Ensari Bey’in ilk birlikte olduğu kadın;
Sarı saçlı, mavi gözlü, şeytana pabucunu ters giydirecek karakterde bir afetti.
Birkaç yıl ‘Adam’ın bütün kazandığı parayı yemiş, Ensari Bey’e taktırdığı altınları sonra bozdurarak kendine bir daire bile almıştı.
“Ensari’ciğim!” demişti bir gün;
“Aramızdaki mesai bitti. Şimdi benim gözüm bir dış ticaret uzmanına takıldı. O bana daire değil, bir apartman alacakmış!”
Ayrıldılar!
Ensari Bey’in karşısına bu kez yine sarı saçlı, mavi gözlü, şehrin kenar mahallelerinden birinde doğup büyümüş Gül Hanım çıktı.
Kız ilk okulu zar zor bitirmiş, çok bildiğini sanan, babasıyla birlikte dokuma fabrikasında kopan iplikleri düğümleyen bir işçiydi.
Ensari Bey mi?
O da aynı fabrikada muhasebe bölümünde Gündüz Badak’ın yanında çalışıyordu.
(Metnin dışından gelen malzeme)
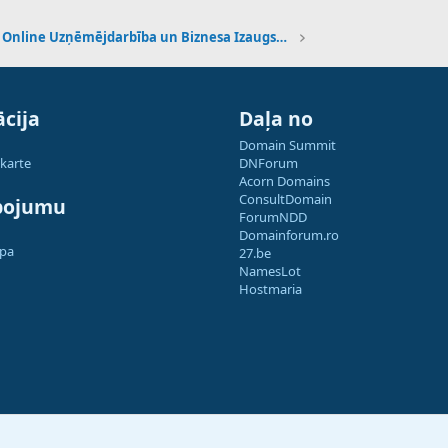
Online Uzņēmējdarbība un Biznesa Izaugsme
cija
Daļa no
Domain Summit
 karte
DNForum
Acorn Domains
ConsultDomain
pojumu
ForumNDD
Domainforum.ro
apa
27.be
NamesLot
Hostmaria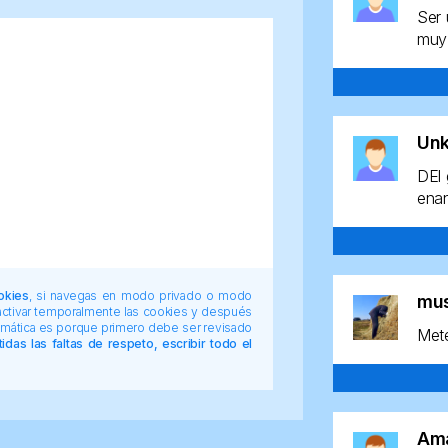
Ser 
muy 
Un
DEl 
enan
okies
, si navegas en modo privado o modo
mu
 activar temporalmente las cookies y después
tomática es porque primero debe ser revisado
Mete
das las faltas de respeto, escribir todo el
Am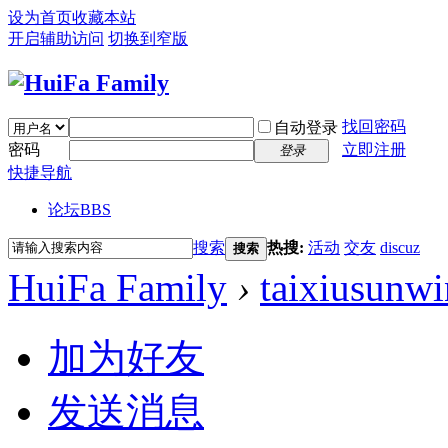
设为首页
收藏本站
开启辅助访问
切换到窄版
找回密码
自动登录
密码
立即注册
登录
快捷导航
论坛
BBS
搜索
热搜:
活动
交友
discuz
搜索
HuiFa Family
›
taixiusunwi
加为好友
发送消息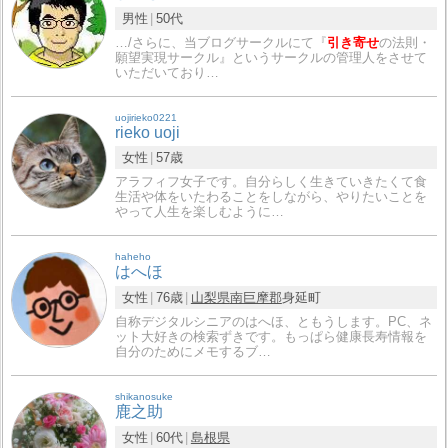
男性
50代
…/さらに、当ブログサークルにて『
引き寄せ
の法則・
願望実現サークル』というサークルの管理人をさせて
いただいており…
uojirieko0221
rieko uoji
女性
57歳
アラフィフ女子です。自分らしく生きていきたくて食
生活や体をいたわることをしながら、やりたいことを
やって人生を楽しむように…
haheho
はへほ
女性
76歳
山梨県
南巨摩郡
身延町
自称デジタルシニアのはへほ、ともうします。PC、ネ
ット大好きの検索ずきです。もっぱら健康長寿情報を
自分のためにメモするブ…
shikanosuke
鹿之助
女性
60代
島根県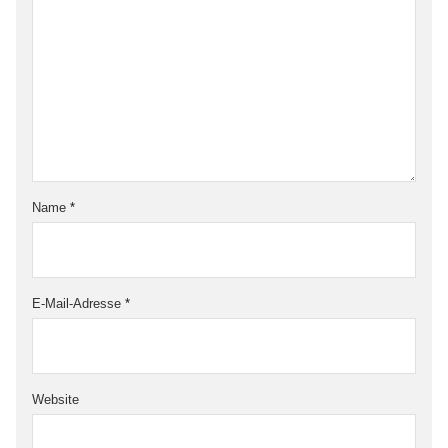
Name
*
E-Mail-Adresse
*
Website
Gül’ün babası durumu çaktı!
Her akşam paydostan sonra kızı alır, birlikte evin yolunu tutarlardı.
Son zamanlarda çeşitli bahaneler uydurarak Gül’ü yalnız bırakıyordu.
Adam baba değil, bir aracıydı sanki!
İki hafta sonra beklediği an oluştu ve Gül:
” Baba!” dedi, ” Ensari Bey bana evlenme teklif etti!”
GÜL’ÜN SAÇLARI
” Bir koşulum var!” dedi Ensari Bey;
” Saçlarını siyaha boyayacaksın!”
Kabul!
Siz isteyin, yeşile bile boyarız!
O günden beri Gül Hanım’ın saçları kapkara oldu!
” Kocam böyle istiyor!” diyordu soranlara!
” Kız!” diyor mahallenin Semiha Yengesi!
” Adamın ilk sevgilisi sarı saçlıymış. Vurmuş kıçına tekmeyi. Bu yüzden sarı saçlı kadınlara düşman olmuş herif!”